● **Data shown**
++++++++++++++++++++

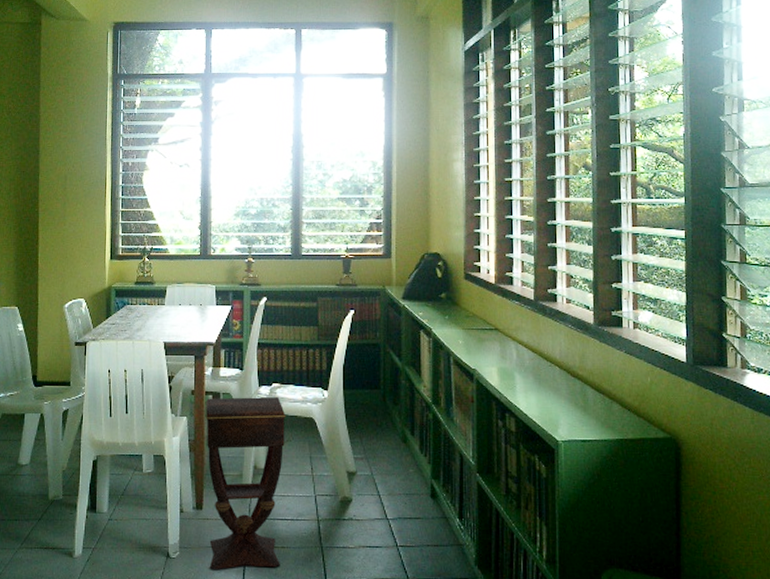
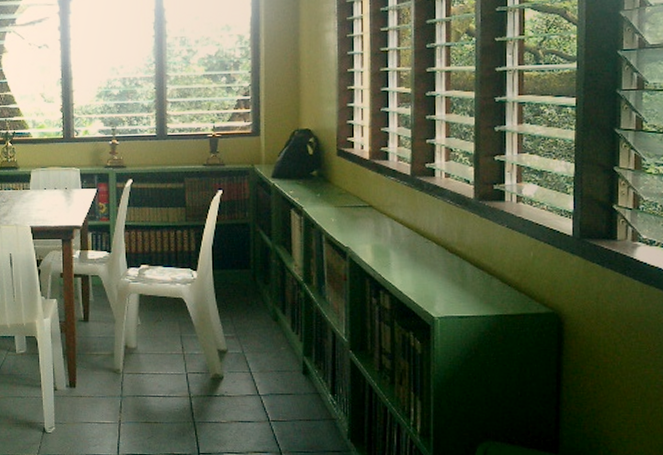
side table: present [206,396,286,569] -> none [75,277,156,443]

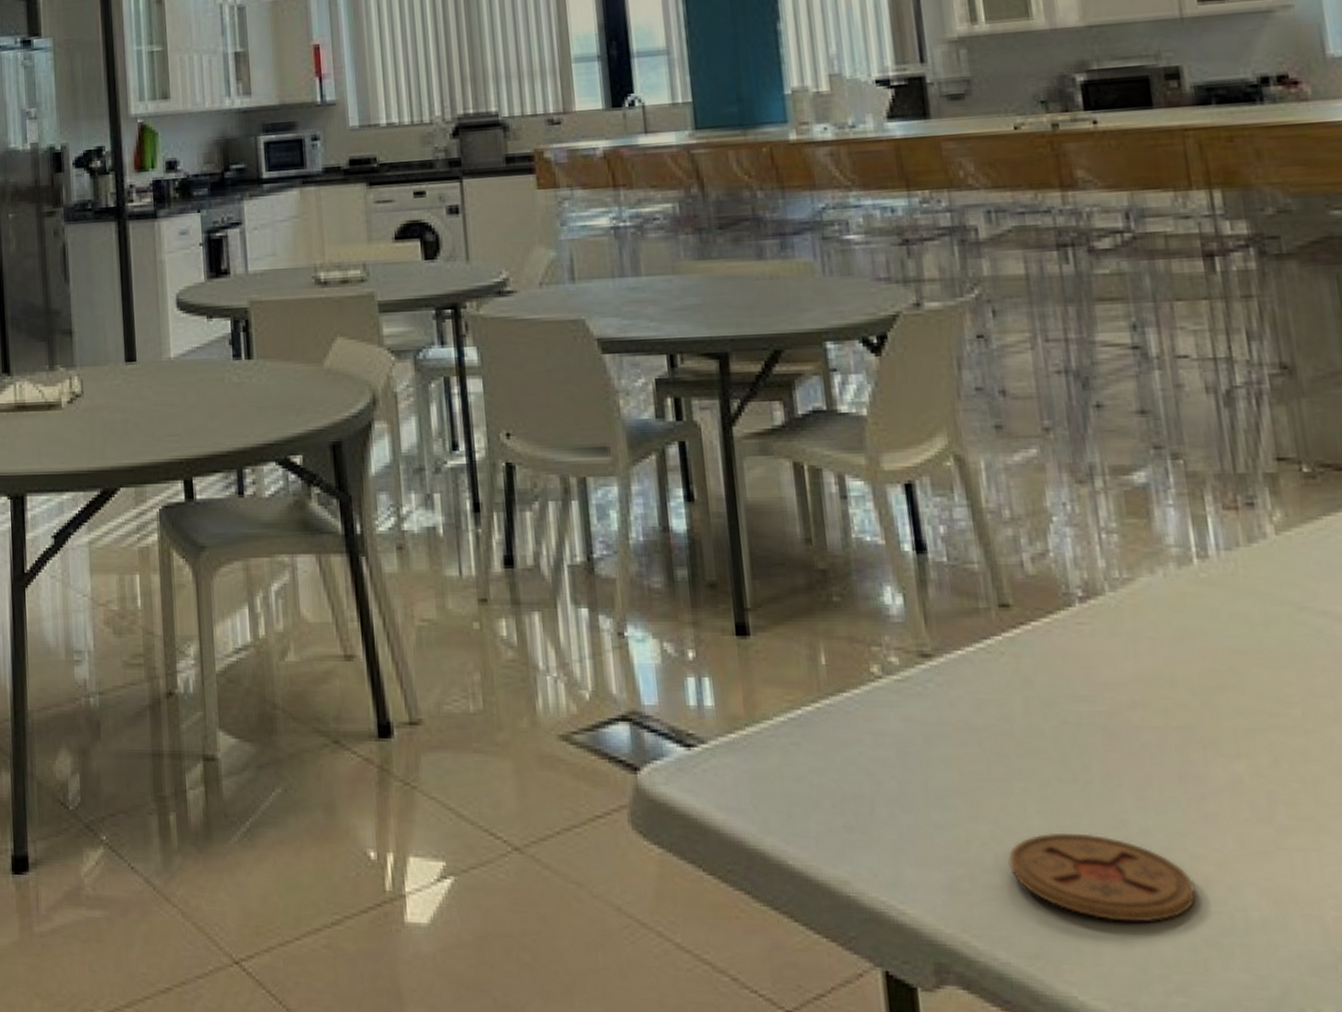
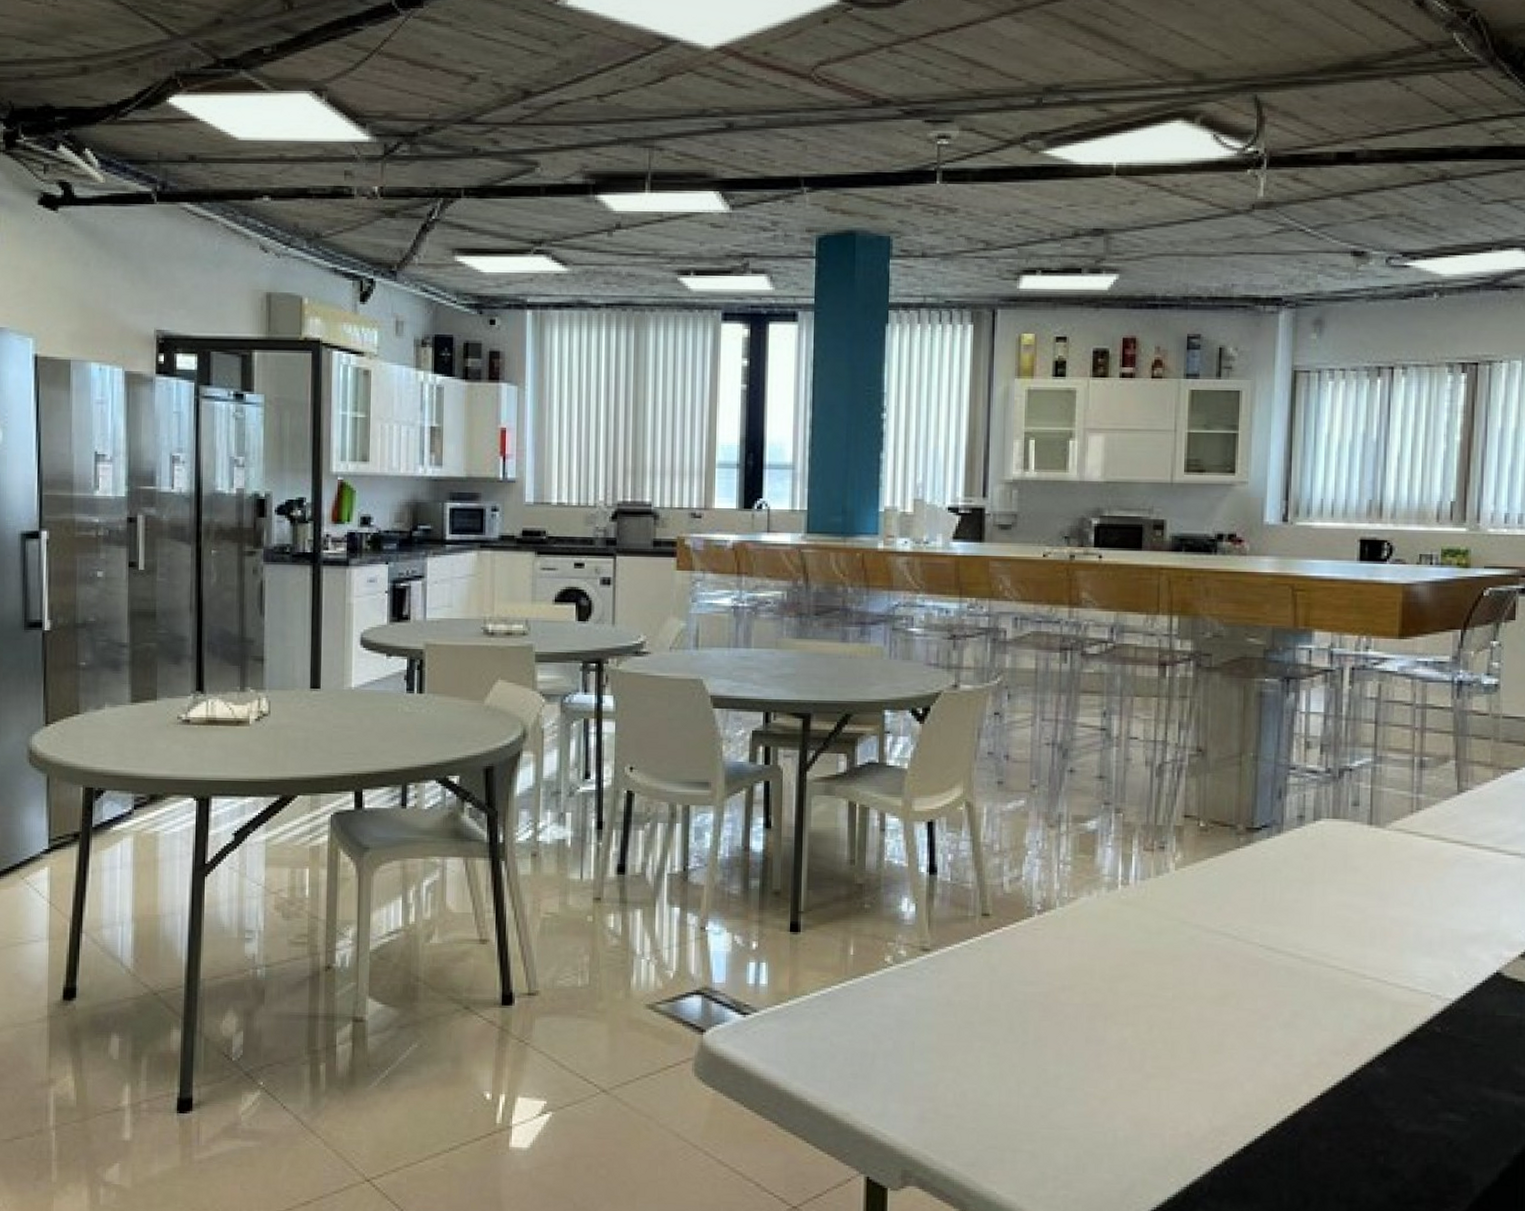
coaster: present [1008,832,1197,923] -> none [963,1078,1085,1140]

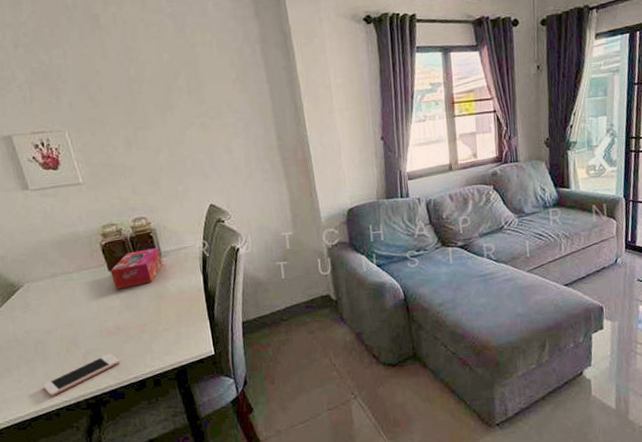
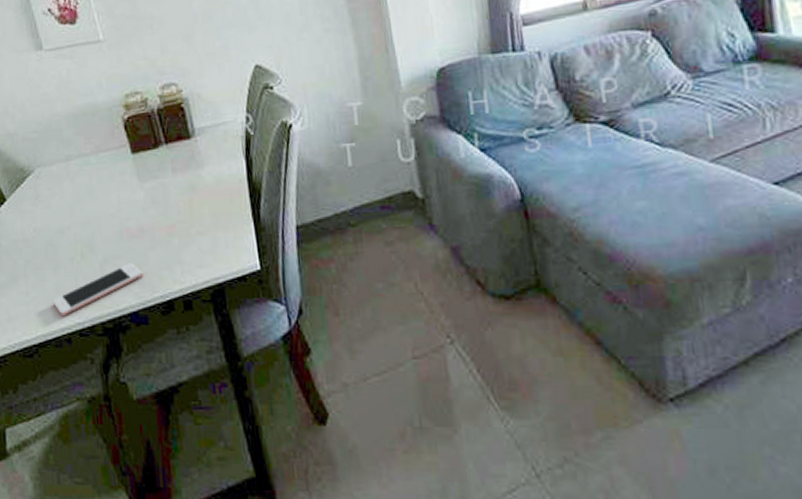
tissue box: present [110,248,162,290] -> none [133,123,195,178]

++++++++++++++++++++

● **The problem**
Would you return the whole listing above exactly as written, skipping any image?

● **Response to this task**
side table: present [206,396,286,569] -> none [75,277,156,443]

coaster: present [1008,832,1197,923] -> none [963,1078,1085,1140]

tissue box: present [110,248,162,290] -> none [133,123,195,178]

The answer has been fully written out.